Excess Notch3 extracellular domain may also prove toxic for other reasons that are still poorly understood, as suggested by studies of other neurologic conditions. The abnormal accumulation of protein in progressive neurologic disease is becoming a recurrent theme. Alzheimer’s, Parkinson’s, and Huntington’s diseases, which are all late-onset, neurodegenerative disorders, are associated with abnormal protein deposition (15). In 1 form of Alzheimer’s disease (AD1), missense mutations in the amyloid precursor protein lead to its abnormal accumulation (16). Furthermore, in some families, Parkinson’s disease is associated with missense mutations in α-synuclein and the presence of proteinaceous cytoplasmic inclusions known as Lewy bodies (17). Huntington’s disease arises from an expansion of a nucleotide triplet repeat at the DNA level, which results in synthesis of huntingtin protein containing an abnormal polyglutamine tract. The mutant huntingtin molecule also forms protein aggregates (18), although the role of these aggregates in pathogenesis is hotly debated.

Multiple lines of evidence suggest that Notch signaling is important in the normal development of vascular structures.
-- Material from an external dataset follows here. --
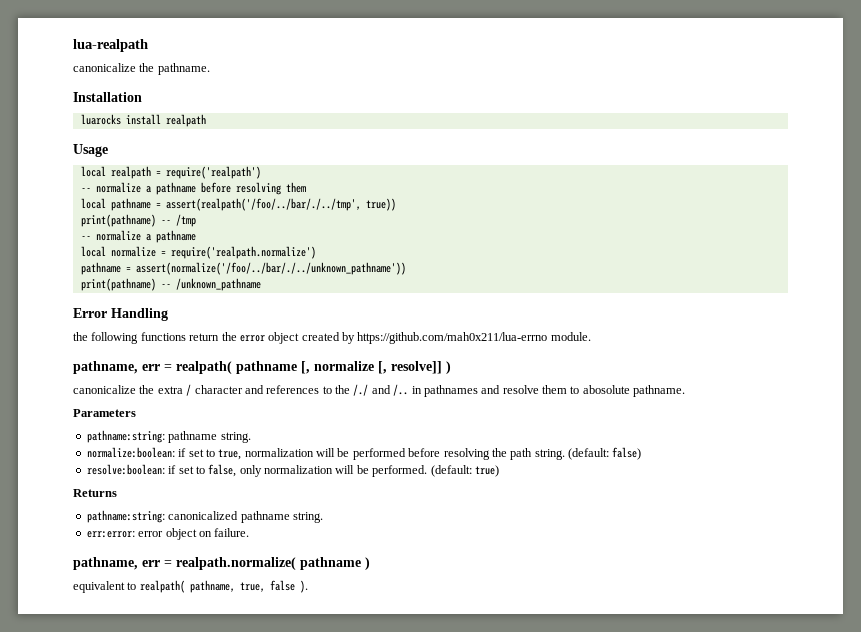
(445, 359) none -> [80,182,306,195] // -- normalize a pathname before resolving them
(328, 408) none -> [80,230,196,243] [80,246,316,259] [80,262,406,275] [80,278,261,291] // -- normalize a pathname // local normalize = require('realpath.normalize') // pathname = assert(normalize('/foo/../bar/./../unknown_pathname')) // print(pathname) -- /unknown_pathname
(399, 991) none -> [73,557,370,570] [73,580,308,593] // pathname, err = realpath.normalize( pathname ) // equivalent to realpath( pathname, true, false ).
Mice homozygous for a defective Jagged1 gene die in utero, with defects in vascular remodeling in both the embryo and the yolk sac (19). Individuals with Alagille syndrome demonstrate abnormal vessels, primarily in the pulmonary vasculature (9). Studies to increase understanding of the molecular pathology caused by the Notch3 missense mutations in CADASIL patients will elucidate the role of this pathway in the normal and abnormal functioning of the cerebral vasculature, and will deepen our fundamental understanding of this key developmental pathway.